### EXCERPTED TEXT
= Beginning of Section =
Second, given the DOT's silence, the VE's testimony regarding the jobs' requirements supplements, rather than contradicts, the DOT job descriptions. (See AR at 29, 55-56); see also Brummett v. Colvin, 2015 WL 3777372, at *6 (D. Colo. June 16, 2015) (finding that DOT's silence with respect to standing/stretching limitation did not create a conflict with VE's testimony); Harvey v. Astrue, 2010 WL 2836817, at *13-14 (N.D. Cal. July 16, 2010) (where DOT does not discuss whether jobs can accommodate limitation, VE's testimony supplements, rather than contradicts, DOT).
Accordingly, no conflict exists between Plaintiff's RFC and the alternative jobs' requirements as described by the DOT.
Finally, Plaintiff contends that because the ALJ issued an incomplete and improper RFC finding, the hypotheticals that the ALJ posed to the VE are necessarily invalidated. (See Joint Stip. at 10.)
However, because the ALJ's RFC finding was proper, as discussed in Section A.1, the ALJ's hypotheticals are not invalidated. See Richardson v. Comm'r of Soc. Sec., 588 F. App'x 531, 533 (9th Cir. 2014) (ALJ properly posed hypothetical to VE because it contained all limitations found credible and supported by medical record).
Thus, for all the above reasons, the ALJ properly determined at step five that Plaintiff could perform alternative work.
Next, Plaintiff contends that the ALJ erred by rejecting the medical opinion of the physician in Plaintiff's workers' compensation case, Dr. Neil J. Halbridge. (See Joint Stip. at 18-21.)
As a general rule, if an ALJ wishes to disregard the opinion of a treating or examining physician, "he or she must make findings setting forth specific, legitimate reasons for doing so that are based on substantial evidence in the record." Murray v. Heckler, 722 F.2d 499, 502 (9th Cir. 1983); Carmickle v. Comm'r, Soc. Sec. Admin., 533 F.3d 1155, 1164 (9th Cir. 2008).
= End of Section =
### DATASET ENTRIES
= Beginning of Section =
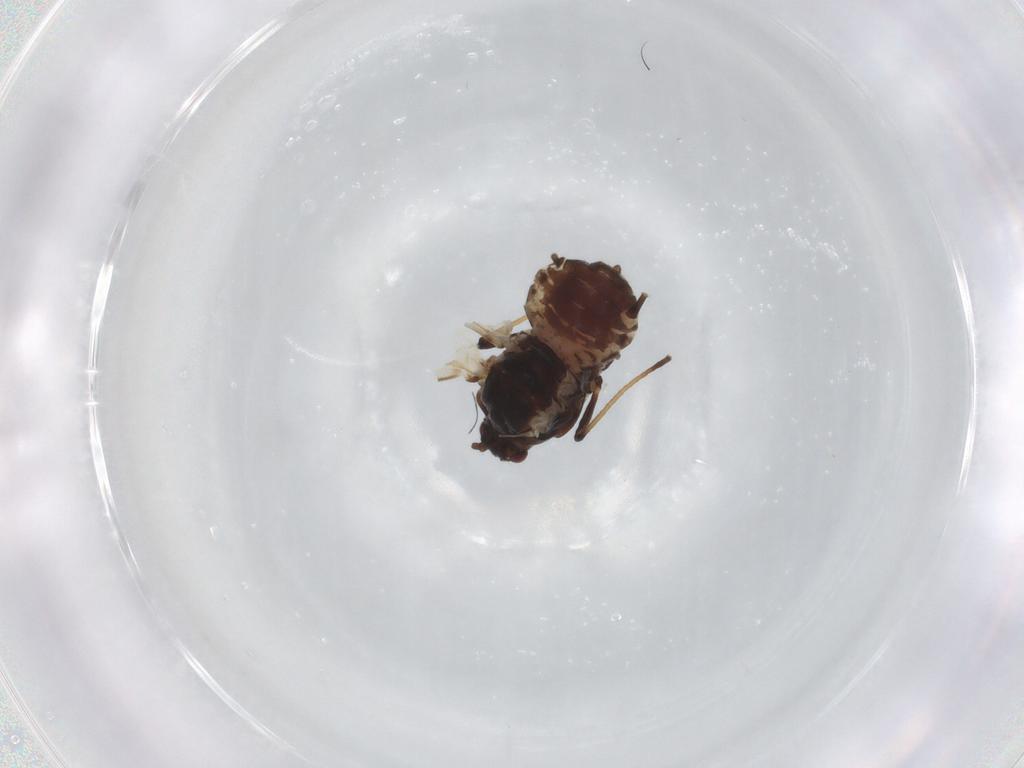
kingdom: Animalia
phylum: Arthropoda
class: Insecta
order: Hemiptera
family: Aphididae
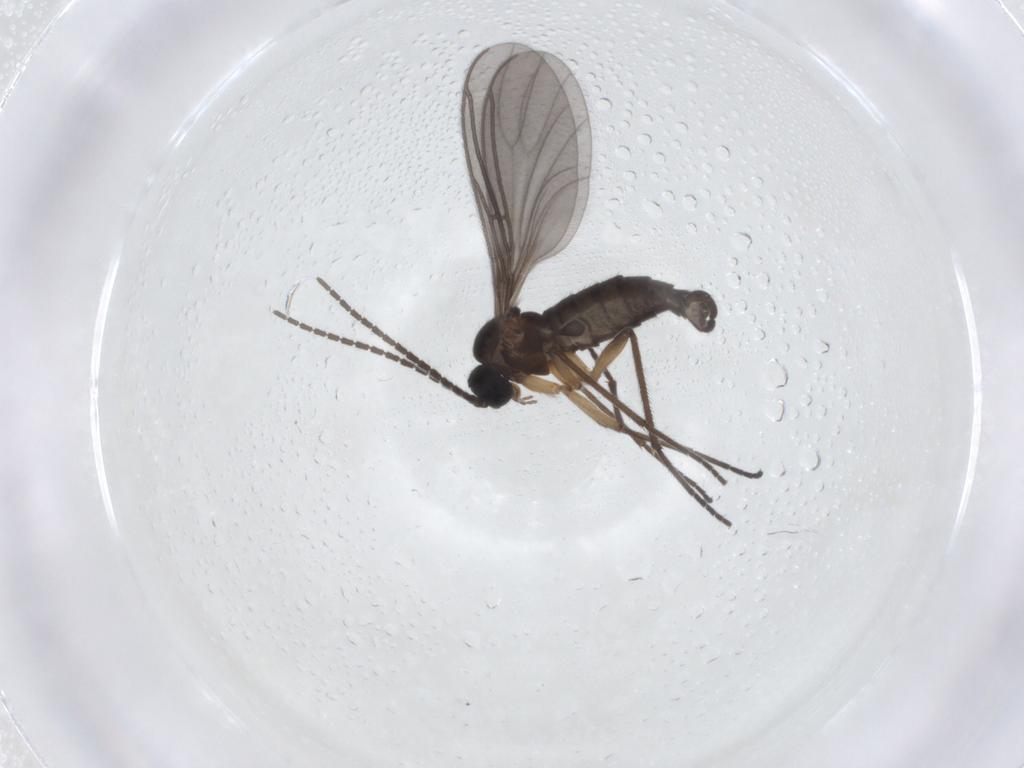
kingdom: Animalia
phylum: Arthropoda
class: Insecta
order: Diptera
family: Sciaridae
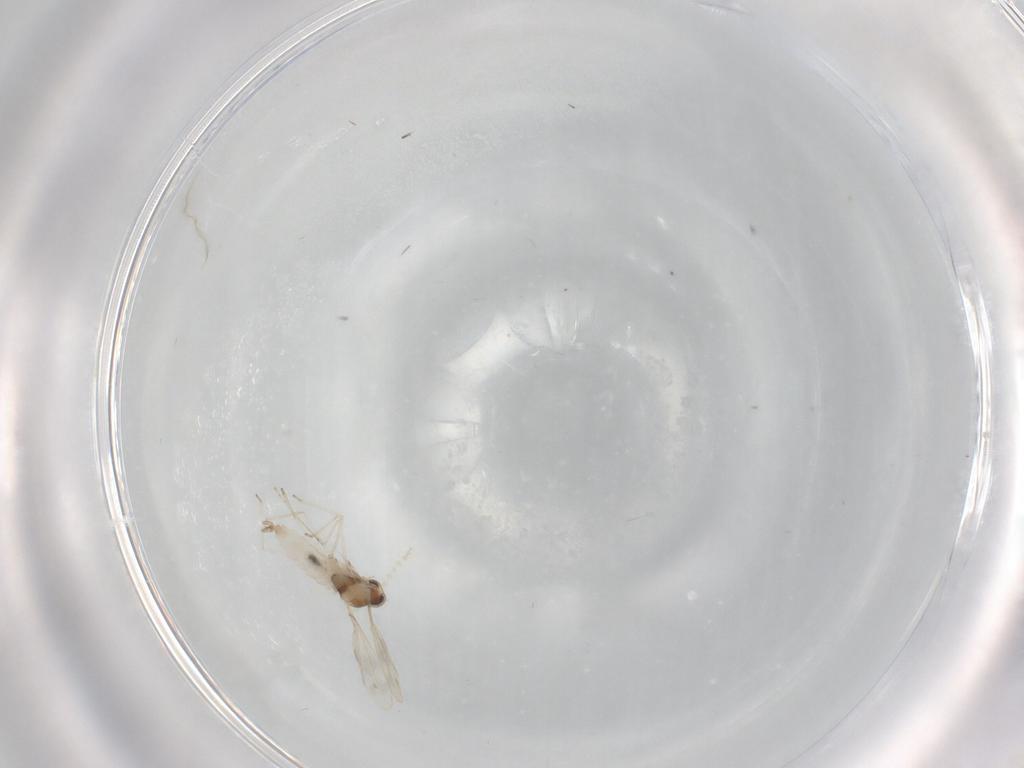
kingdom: Animalia
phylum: Arthropoda
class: Insecta
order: Diptera
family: Cecidomyiidae
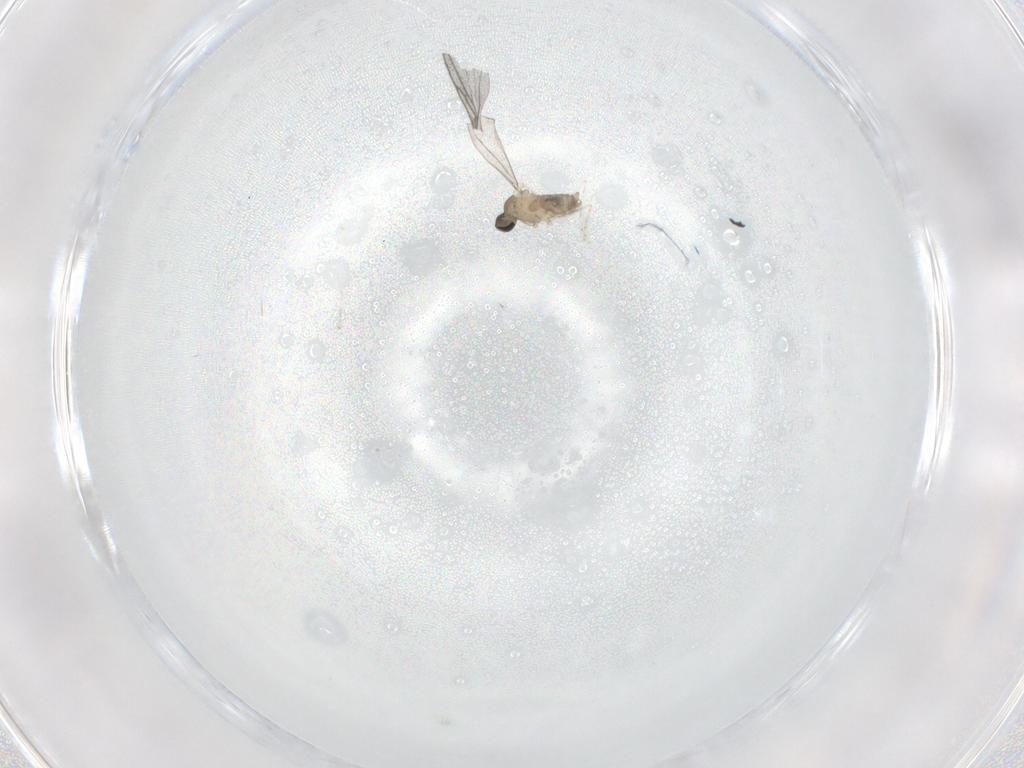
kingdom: Animalia
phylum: Arthropoda
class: Insecta
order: Diptera
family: Cecidomyiidae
= End of Section =
### PROBLEM 1
Please rewrite the court ruling starting at "However, because the" and ending at "perform alternative work.", changing "alternative work" to "other work".
### PROBLEM 2
Carry the court ruling forward from its last sentence.

### FINAL ANSWER 1
However, because the ALJ's RFC finding was proper, as discussed in Section A.1, the ALJ's hypotheticals are not invalidated. See Richardson v. Comm'r of Soc. Sec., 588 F. App'x 531, 533 (9th Cir. 2014) (ALJ properly posed hypothetical to VE because it contained all limitations found credible and supported by medical record).
Thus, for all the above reasons, the ALJ properly determined at step five that Plaintiff could perform other work.

### FINAL ANSWER 2
Here, the ALJ properly rejected Dr. Halbridge's disability opinion for two reasons.
First, the ALJ considered the same objective clinical and diagnostic evidence considered by Dr. Halbridge, and found it consistent with the ALJ's functional limitations finding. (See AR at 26-27, 1046, 1052, 1056-57); see also Tommasetti v. Astrue, 533 F.3d 1035, 1041 (9th Cir. 2008) (ALJ may properly reject physician's conclusions that are inconsistent with objective evidence). Dr. Halbridge's conclusion that Plaintiff was precluded from above-shoulder arm use was based on diagnostic studies including, e.g., (1) lumbar and cervical spine MRIs, (2) right and left shoulder MRIs, and (3) an upper extremity electromyogram nerve conductive study. (See AR at 21, 23-24, 834-35, 837-38, 846-47, 1052-53.) The ALJ considered this same evidence in detail, and found the test results generally unremarkable. (AR at 23-24.) Moreover, Plaintiff fails to explain how this medical evidence is inconsistent with the ALJ's functional limitations finding. (See Joint Stip. at 18-21.)
Second, findings made in a workers' compensation case are not conclusive here. (See AR at 26, 1056); see also Macri v. Chater, 93 F.3d 540, 543-44 (9th Cir. 1996); Desrosiers v. Sec'y of Health & Human Servs., 846 F.2d 573, 576 (9th Cir. 1988) ("The categories of work under the Social Security disability scheme are measured quite differently" than those under the workers' compensation disability scheme); Olivera v. Astrue, 2010 WL 5582902, at *16 (S.D. Cal. Nov. 22, 2010) ("A finding that Plaintiff was temporarily. . . disabled for workers' compensation purposes[] is not conclusive here.").
Thus, the ALJ properly evaluated the medical evidence presented by Dr. Halbridge.